## Stored data:

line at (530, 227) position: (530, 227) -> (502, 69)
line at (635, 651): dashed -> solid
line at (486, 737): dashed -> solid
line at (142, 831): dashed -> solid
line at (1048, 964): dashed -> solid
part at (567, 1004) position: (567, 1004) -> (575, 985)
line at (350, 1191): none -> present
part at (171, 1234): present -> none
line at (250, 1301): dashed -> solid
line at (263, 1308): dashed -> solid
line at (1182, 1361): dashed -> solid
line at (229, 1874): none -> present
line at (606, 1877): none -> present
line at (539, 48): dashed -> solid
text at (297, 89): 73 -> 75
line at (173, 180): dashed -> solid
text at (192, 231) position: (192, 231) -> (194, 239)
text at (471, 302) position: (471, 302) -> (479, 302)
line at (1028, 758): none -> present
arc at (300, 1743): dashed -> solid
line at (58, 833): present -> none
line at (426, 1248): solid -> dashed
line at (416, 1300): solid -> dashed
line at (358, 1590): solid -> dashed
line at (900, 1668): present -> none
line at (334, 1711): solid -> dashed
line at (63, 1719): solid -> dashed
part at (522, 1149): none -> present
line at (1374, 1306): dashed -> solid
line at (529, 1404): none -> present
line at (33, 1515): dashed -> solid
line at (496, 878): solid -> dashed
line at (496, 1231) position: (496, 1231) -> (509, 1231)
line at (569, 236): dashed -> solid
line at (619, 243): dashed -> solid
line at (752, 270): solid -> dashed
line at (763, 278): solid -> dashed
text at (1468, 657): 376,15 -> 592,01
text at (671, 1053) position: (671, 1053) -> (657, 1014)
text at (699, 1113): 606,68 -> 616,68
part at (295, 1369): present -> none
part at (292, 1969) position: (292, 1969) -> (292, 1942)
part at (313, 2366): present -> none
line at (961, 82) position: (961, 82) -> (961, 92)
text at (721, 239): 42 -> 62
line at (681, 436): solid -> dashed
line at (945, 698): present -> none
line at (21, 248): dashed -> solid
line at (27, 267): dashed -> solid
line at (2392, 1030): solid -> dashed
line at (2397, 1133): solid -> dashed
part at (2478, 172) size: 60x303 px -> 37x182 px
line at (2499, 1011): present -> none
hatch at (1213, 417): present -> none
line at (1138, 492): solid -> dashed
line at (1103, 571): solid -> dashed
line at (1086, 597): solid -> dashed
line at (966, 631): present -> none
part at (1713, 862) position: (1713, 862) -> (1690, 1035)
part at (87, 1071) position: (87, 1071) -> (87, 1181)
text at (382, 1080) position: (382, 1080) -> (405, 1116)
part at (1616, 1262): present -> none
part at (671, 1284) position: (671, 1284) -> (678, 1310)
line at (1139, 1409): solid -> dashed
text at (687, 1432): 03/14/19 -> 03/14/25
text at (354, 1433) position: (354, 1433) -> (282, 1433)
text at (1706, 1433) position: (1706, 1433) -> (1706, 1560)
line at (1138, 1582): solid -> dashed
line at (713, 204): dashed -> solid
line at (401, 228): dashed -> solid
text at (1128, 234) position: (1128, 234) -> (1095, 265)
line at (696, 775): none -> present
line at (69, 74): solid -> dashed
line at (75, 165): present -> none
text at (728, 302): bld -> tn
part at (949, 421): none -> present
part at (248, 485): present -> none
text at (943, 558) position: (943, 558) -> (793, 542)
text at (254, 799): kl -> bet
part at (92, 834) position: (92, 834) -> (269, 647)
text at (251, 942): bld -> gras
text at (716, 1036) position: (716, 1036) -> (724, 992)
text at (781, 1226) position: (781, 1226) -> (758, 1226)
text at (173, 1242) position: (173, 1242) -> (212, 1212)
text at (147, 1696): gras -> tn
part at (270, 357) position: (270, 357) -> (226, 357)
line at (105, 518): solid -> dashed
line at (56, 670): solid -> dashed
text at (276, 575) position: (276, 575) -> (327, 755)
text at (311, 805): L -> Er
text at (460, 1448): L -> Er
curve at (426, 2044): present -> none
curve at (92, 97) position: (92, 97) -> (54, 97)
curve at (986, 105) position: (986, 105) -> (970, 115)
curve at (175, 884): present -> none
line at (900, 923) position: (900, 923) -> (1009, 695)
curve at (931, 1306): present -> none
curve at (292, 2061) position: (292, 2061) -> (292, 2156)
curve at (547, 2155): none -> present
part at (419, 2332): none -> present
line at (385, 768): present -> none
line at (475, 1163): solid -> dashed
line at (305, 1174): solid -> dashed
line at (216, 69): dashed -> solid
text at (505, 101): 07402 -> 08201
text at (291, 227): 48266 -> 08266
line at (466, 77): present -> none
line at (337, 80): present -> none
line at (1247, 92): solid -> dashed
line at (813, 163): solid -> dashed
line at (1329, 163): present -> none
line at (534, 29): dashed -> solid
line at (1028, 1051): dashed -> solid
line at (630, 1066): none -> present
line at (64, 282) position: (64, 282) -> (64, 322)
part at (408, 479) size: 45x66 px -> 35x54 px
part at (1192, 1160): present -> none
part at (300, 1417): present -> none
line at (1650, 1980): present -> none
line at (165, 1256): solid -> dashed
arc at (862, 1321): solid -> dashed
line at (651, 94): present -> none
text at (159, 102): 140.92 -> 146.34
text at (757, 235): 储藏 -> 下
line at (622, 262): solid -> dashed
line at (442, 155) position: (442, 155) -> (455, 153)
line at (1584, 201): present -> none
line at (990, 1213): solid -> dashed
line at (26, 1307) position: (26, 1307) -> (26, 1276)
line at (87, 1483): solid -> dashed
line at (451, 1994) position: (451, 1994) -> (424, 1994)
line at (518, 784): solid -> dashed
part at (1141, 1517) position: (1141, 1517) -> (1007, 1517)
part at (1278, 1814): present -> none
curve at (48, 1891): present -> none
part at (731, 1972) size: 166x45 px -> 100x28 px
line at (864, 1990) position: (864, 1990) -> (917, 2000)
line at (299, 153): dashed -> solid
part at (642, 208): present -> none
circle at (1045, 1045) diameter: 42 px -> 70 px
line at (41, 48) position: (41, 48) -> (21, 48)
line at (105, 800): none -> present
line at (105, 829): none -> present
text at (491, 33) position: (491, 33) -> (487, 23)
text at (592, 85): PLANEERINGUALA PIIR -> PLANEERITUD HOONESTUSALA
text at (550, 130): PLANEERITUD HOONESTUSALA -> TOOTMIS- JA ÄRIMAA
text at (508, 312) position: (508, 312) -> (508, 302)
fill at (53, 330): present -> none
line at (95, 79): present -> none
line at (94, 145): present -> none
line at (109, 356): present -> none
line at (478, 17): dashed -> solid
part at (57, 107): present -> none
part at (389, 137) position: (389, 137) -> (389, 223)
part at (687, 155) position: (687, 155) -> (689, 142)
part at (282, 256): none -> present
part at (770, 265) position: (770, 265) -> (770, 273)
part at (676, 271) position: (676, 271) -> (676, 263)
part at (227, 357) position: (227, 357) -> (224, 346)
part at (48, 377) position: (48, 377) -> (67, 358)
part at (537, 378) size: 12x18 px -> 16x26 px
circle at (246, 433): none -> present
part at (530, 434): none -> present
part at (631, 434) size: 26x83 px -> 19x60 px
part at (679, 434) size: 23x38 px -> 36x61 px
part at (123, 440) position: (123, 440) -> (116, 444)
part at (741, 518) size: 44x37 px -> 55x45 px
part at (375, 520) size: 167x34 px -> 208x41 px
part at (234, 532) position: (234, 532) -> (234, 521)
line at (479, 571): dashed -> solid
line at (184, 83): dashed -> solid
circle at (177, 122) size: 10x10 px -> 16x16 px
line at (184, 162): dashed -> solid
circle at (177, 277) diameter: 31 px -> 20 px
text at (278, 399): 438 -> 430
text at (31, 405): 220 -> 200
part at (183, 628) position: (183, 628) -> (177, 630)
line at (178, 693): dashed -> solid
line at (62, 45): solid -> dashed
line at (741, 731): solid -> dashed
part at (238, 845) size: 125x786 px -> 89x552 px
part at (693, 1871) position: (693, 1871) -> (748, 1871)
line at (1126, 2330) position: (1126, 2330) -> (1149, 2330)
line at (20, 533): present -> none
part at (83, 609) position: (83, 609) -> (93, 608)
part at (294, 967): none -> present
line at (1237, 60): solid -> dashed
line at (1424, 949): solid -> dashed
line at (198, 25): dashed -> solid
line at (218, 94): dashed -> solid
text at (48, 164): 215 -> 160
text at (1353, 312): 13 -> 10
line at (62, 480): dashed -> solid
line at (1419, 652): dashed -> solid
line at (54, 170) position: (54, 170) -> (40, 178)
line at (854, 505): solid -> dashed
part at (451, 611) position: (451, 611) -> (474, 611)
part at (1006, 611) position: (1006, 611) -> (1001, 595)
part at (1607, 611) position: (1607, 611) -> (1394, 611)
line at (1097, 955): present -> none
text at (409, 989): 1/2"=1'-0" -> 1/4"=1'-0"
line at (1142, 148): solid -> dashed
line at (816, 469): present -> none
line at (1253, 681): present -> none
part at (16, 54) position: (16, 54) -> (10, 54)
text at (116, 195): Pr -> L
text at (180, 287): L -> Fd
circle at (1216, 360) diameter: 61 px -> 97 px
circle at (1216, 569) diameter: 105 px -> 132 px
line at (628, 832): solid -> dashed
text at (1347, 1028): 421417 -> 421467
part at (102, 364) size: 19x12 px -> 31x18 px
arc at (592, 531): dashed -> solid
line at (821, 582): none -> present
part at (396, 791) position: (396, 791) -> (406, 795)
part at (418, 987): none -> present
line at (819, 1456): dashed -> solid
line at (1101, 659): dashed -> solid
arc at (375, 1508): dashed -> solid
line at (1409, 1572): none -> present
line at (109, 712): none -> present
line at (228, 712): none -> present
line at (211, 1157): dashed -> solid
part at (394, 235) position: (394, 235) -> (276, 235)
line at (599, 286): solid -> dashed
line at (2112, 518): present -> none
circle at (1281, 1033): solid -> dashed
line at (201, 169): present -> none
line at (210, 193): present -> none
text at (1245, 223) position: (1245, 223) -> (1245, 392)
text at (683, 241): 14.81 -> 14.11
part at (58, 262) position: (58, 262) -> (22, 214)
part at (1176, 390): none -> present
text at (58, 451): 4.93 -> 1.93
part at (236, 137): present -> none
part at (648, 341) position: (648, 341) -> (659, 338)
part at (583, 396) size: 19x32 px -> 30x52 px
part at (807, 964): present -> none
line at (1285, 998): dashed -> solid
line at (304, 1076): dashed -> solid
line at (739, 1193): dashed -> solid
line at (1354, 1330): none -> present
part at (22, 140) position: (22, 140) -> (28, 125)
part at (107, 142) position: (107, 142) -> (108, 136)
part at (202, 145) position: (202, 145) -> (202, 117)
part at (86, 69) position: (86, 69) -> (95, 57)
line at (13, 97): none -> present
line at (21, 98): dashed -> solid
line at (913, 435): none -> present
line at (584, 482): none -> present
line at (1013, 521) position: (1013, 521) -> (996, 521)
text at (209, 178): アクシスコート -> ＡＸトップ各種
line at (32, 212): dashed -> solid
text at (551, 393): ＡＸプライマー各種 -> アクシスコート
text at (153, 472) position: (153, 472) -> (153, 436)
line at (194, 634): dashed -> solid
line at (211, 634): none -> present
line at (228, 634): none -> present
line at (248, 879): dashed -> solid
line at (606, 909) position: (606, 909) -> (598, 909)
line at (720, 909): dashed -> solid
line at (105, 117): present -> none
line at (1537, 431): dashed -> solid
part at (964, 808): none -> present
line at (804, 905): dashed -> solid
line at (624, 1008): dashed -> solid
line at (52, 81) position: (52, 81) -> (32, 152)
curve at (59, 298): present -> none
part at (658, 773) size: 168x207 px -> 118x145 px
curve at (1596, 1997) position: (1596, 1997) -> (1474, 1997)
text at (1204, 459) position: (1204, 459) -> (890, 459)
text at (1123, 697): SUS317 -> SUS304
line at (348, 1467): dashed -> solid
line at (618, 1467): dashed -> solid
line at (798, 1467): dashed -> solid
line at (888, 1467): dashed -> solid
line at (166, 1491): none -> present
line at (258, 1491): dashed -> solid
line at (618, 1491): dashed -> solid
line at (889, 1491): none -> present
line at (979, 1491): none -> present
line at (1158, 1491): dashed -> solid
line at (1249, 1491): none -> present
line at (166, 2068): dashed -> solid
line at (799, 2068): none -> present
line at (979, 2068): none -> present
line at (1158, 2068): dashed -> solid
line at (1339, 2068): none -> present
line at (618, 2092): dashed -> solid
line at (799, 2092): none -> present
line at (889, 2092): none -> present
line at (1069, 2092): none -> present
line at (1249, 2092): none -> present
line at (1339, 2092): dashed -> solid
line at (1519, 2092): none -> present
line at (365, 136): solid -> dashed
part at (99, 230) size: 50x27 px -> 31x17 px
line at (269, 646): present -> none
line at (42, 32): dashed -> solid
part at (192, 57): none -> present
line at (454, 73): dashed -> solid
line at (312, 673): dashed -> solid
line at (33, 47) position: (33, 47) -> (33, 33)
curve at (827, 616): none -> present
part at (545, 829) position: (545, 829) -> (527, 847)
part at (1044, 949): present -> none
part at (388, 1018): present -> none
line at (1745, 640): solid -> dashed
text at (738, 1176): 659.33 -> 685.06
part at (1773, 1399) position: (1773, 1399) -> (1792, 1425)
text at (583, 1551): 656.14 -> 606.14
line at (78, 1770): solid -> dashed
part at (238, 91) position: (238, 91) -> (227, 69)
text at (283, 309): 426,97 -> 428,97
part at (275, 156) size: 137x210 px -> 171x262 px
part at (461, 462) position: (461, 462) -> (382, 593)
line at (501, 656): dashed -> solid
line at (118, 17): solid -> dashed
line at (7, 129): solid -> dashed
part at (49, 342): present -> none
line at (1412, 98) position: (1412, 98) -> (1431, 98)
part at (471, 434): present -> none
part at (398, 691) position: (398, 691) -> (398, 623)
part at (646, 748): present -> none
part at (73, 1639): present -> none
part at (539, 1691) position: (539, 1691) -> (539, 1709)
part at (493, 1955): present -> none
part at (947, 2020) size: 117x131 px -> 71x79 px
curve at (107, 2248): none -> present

## The request:
Present every line from the start of the records through the line containing "text at (671, 1053)", inclusive, as a Markdown table with the columns Row and Difference, leaving out any blank lines.

## Output of the task:
| Row | Difference |
|---|---|
| 1 | line at (530, 227) position: (530, 227) -> (502, 69) |
| 2 | line at (635, 651): dashed -> solid |
| 3 | line at (486, 737): dashed -> solid |
| 4 | line at (142, 831): dashed -> solid |
| 5 | line at (1048, 964): dashed -> solid |
| 6 | part at (567, 1004) position: (567, 1004) -> (575, 985) |
| 7 | line at (350, 1191): none -> present |
| 8 | part at (171, 1234): present -> none |
| 9 | line at (250, 1301): dashed -> solid |
| 10 | line at (263, 1308): dashed -> solid |
| 11 | line at (1182, 1361): dashed -> solid |
| 12 | line at (229, 1874): none -> present |
| 13 | line at (606, 1877): none -> present |
| 14 | line at (539, 48): dashed -> solid |
| 15 | text at (297, 89): 73 -> 75 |
| 16 | line at (173, 180): dashed -> solid |
| 17 | text at (192, 231) position: (192, 231) -> (194, 239) |
| 18 | text at (471, 302) position: (471, 302) -> (479, 302) |
| 19 | line at (1028, 758): none -> present |
| 20 | arc at (300, 1743): dashed -> solid |
| 21 | line at (58, 833): present -> none |
| 22 | line at (426, 1248): solid -> dashed |
| 23 | line at (416, 1300): solid -> dashed |
| 24 | line at (358, 1590): solid -> dashed |
| 25 | line at (900, 1668): present -> none |
| 26 | line at (334, 1711): solid -> dashed |
| 27 | line at (63, 1719): solid -> dashed |
| 28 | part at (522, 1149): none -> present |
| 29 | line at (1374, 1306): dashed -> solid |
| 30 | line at (529, 1404): none -> present |
| 31 | line at (33, 1515): dashed -> solid |
| 32 | line at (496, 878): solid -> dashed |
| 33 | line at (496, 1231) position: (496, 1231) -> (509, 1231) |
| 34 | line at (569, 236): dashed -> solid |
| 35 | line at (619, 243): dashed -> solid |
| 36 | line at (752, 270): solid -> dashed |
| 37 | line at (763, 278): solid -> dashed |
| 38 | text at (1468, 657): 376,15 -> 592,01 |
| 39 | text at (671, 1053) position: (671, 1053) -> (657, 1014) |